Production of middle fibre in Australia and New Zealand has been sporadic with the result that processors have been reluctant to base processing on availability of an unreliable source of raw material. The raw material is also highly variable with several types evident within the cashgora category, but because of the small quantities, processors have tended to place the types together for processing. Production in New Zealand increased dramatically in response to an interested and enthusiastic processor purchasing fibre. However, production declined to almost nothing in the mid 1990’s response to price signals of cashgora relative to cashmere.
Middle fibre still needs to be dehaired using a similar process to that employed to remove the hair from cashmere fleece. It is speculated that some types of cashgora may be more difficult to dehair than cashmere because they contain a continuous distribution of fibre in diameters between cashmere type, through mohair types and on to hair. It is thought that the intermediate fibres which approach the fibre diameter of hair may make the removal of hair difficult or more costly. In addition, at times when fine kid mohair is competitively priced, the dehairing cost associated with cashgora may make it less attractive for purchase, particularly for those types with some mohair-like characteristics.
Some commentators have suggested that coarse fibre of cashmere appearance should be marketed and sold as cashmere. Conversely a number of processors have suggested that a strategy such as this runs the risk of perpetuating the myth that Australian cashmere is coarse and of mohair-hybrid type. In particular at least one major international processor has stated that marketing this fibre as cashmere is fraudulent.

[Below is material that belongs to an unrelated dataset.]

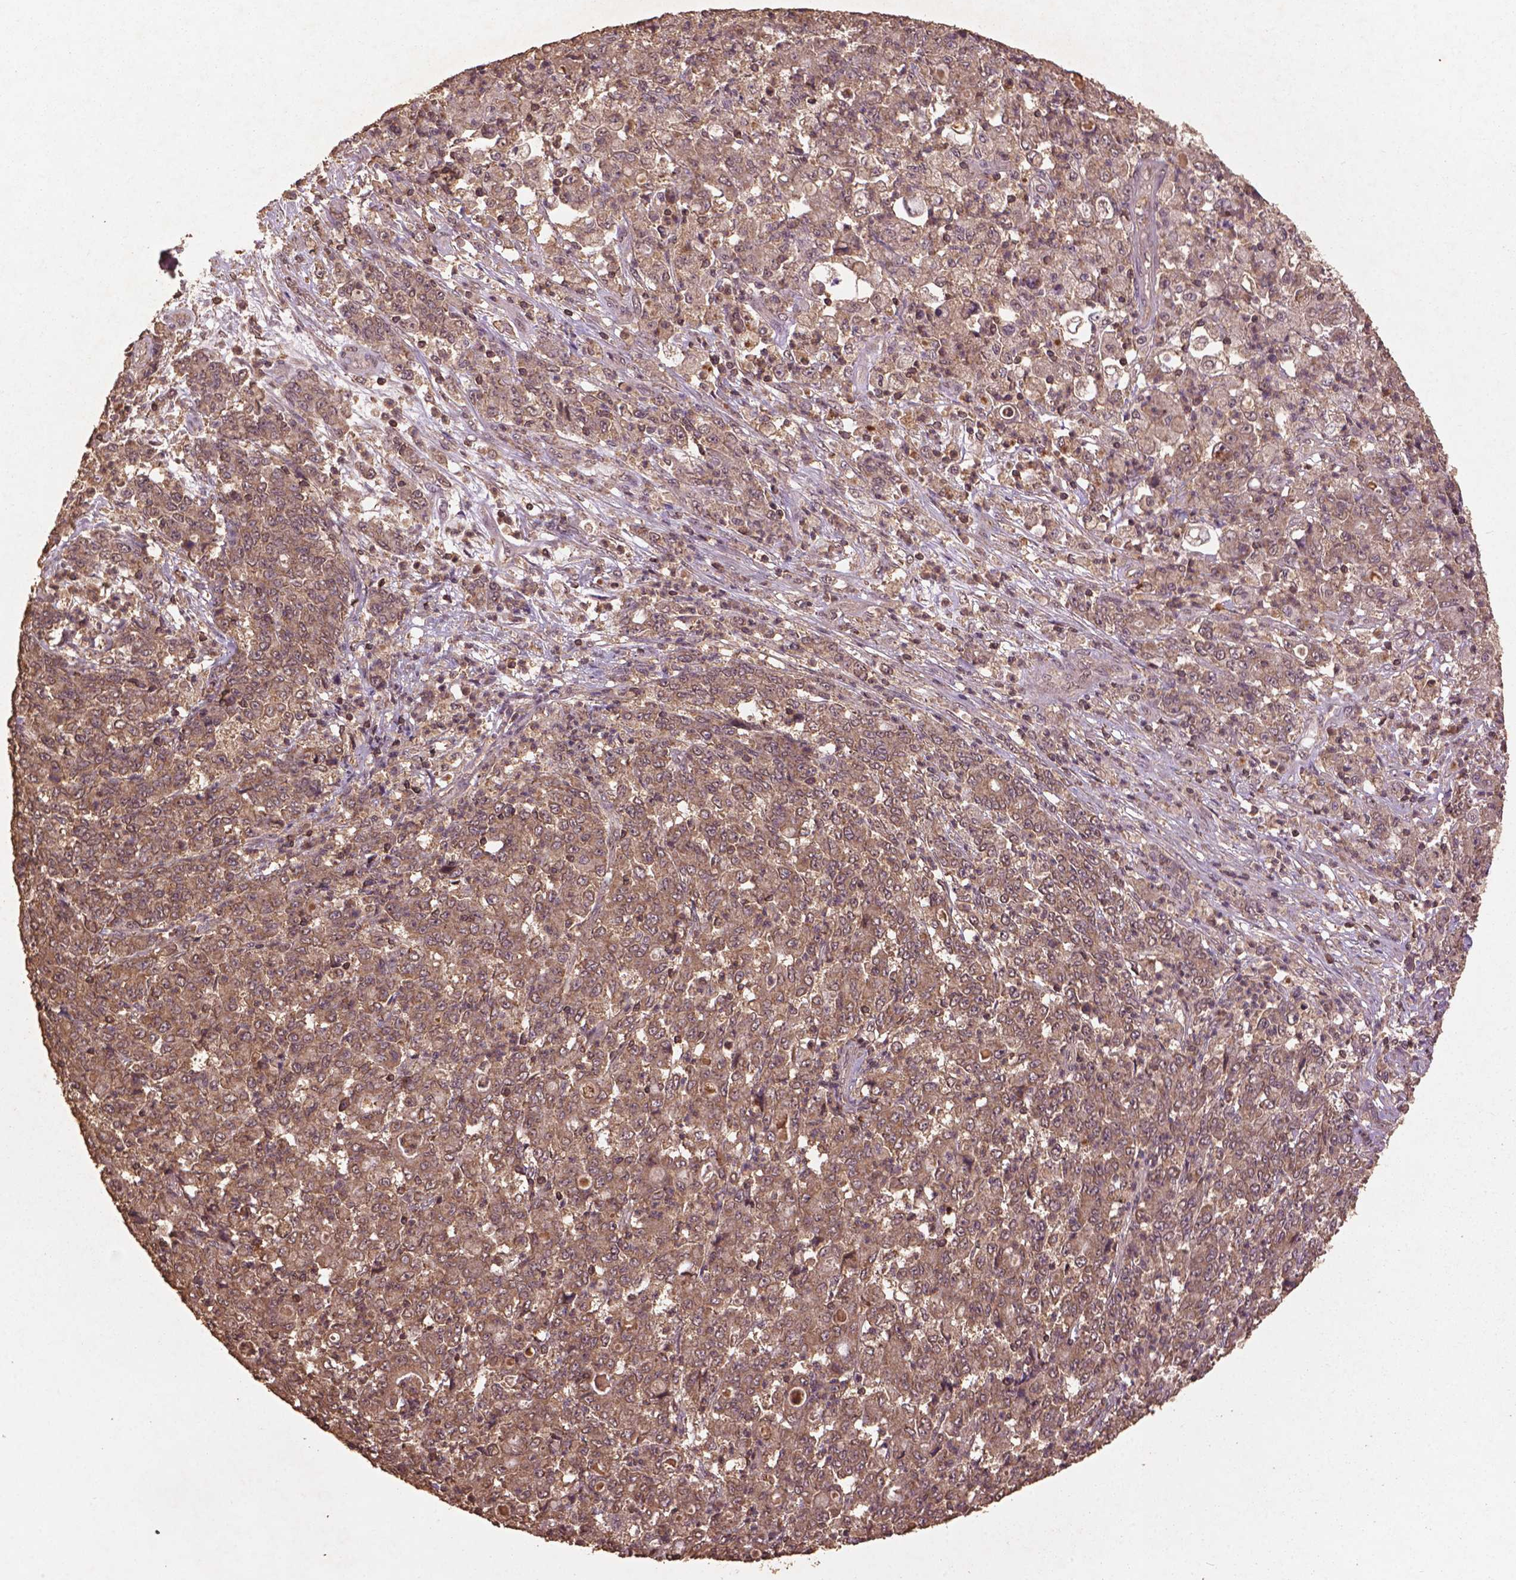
{"staining": {"intensity": "weak", "quantity": ">75%", "location": "cytoplasmic/membranous"}, "tissue": "stomach cancer", "cell_type": "Tumor cells", "image_type": "cancer", "snomed": [{"axis": "morphology", "description": "Adenocarcinoma, NOS"}, {"axis": "topography", "description": "Stomach, lower"}], "caption": "Protein expression analysis of human adenocarcinoma (stomach) reveals weak cytoplasmic/membranous positivity in about >75% of tumor cells.", "gene": "BABAM1", "patient": {"sex": "female", "age": 71}}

The fibre with a cashmere appearance, particularly if it falls in the range of mean fibre diameter 19 to 20 um, does however appear to have a number of attractive features. It is distinctly different to kid Mohair, it has a handle somewhat akin to cashmere, but with a sleeker, smoother surface and generally higher lustre. It generally has greater length and higher tensile strength than finer fibre. These attributes suggest that high quality fabric for suiting could be made using the worsted spinning process. It is likely that attempts will again be made to popularise this fibre, since it will continue to be produced in Australia, New Zealand and internationally from time to time, and perhaps deliberately encouraged if found desirable. However, work remains to be done on its description and marketing. Attempts to call this fibre cashmere are likely to continue to be met with resistance from proponents of the existing definitions of cashmere.